And Naaman came with his horses and with his chariots, and he stood at the entrance of Elisha’s house. And Elisha sent to him a messenger saying: “Go, and you must bathe seven times in the Jordan. Then your flesh will be restored, and you will be ritually pure.” (2 Kings 5:9-10)
Just as the word lifnei sometimes indicates a subordinate position in Biblical Hebrew, someone who stands and waits in front of someone else is a subordinate (or is temporarily assuming a subordinate position as a polite gesture).
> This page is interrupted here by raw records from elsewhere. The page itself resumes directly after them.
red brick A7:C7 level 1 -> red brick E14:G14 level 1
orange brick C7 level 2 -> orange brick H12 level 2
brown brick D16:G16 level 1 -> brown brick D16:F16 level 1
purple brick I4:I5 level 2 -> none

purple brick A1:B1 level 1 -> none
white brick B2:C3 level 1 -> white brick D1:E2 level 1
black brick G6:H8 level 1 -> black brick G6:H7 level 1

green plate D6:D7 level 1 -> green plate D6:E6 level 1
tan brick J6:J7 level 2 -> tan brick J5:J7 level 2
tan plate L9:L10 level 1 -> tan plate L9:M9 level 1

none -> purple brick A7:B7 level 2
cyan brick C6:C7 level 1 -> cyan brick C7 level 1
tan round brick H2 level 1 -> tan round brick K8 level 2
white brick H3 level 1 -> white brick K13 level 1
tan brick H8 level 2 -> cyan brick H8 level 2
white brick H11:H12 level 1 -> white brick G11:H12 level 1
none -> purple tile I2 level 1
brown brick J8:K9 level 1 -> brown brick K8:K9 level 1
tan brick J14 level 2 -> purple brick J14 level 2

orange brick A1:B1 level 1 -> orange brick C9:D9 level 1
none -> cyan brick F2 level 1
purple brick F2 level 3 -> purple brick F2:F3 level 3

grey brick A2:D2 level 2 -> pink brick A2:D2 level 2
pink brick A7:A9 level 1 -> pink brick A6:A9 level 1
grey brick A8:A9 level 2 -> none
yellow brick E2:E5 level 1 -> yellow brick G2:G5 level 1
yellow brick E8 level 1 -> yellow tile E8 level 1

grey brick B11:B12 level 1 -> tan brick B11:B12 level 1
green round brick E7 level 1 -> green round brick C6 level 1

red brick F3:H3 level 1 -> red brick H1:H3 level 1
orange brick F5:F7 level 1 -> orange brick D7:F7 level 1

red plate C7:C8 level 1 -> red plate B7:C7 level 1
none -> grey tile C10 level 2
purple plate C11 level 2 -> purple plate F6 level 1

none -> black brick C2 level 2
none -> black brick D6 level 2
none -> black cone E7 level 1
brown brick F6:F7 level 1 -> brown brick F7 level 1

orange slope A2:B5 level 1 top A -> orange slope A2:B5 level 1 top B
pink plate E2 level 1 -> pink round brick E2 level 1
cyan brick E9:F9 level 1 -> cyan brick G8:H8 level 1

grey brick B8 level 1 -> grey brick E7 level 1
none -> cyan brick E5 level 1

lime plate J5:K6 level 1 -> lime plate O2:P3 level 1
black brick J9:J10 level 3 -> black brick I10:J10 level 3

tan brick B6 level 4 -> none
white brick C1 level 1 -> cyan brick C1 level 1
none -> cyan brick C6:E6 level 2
Naaman arrives at Elisha’s house riding in a chariot, but when he stands waiting at the door he is in a subservient position. By refusing to see Naaman in person, Elisha underlines the idea that he outranks the Aramaean commander.
Then Naaman became enraged, and he went off and he said: “Hey, I thought he would certainly go and stand and call in the name of Y-H-V-H, his god, and wave his hand at the place, and he would take away the tzaraat. Aren’t Amanah and Farpar, the rivers of Damascus, better than all the waters of Israel? Couldn’t I bathe in them and become pure?” Vayefen and he went away in a rage. (2 Kings 5:11-12)
vayefen (וַיֶּפֶן) = and he faced away, and he turned away. (From the same root as panim and lifnei.)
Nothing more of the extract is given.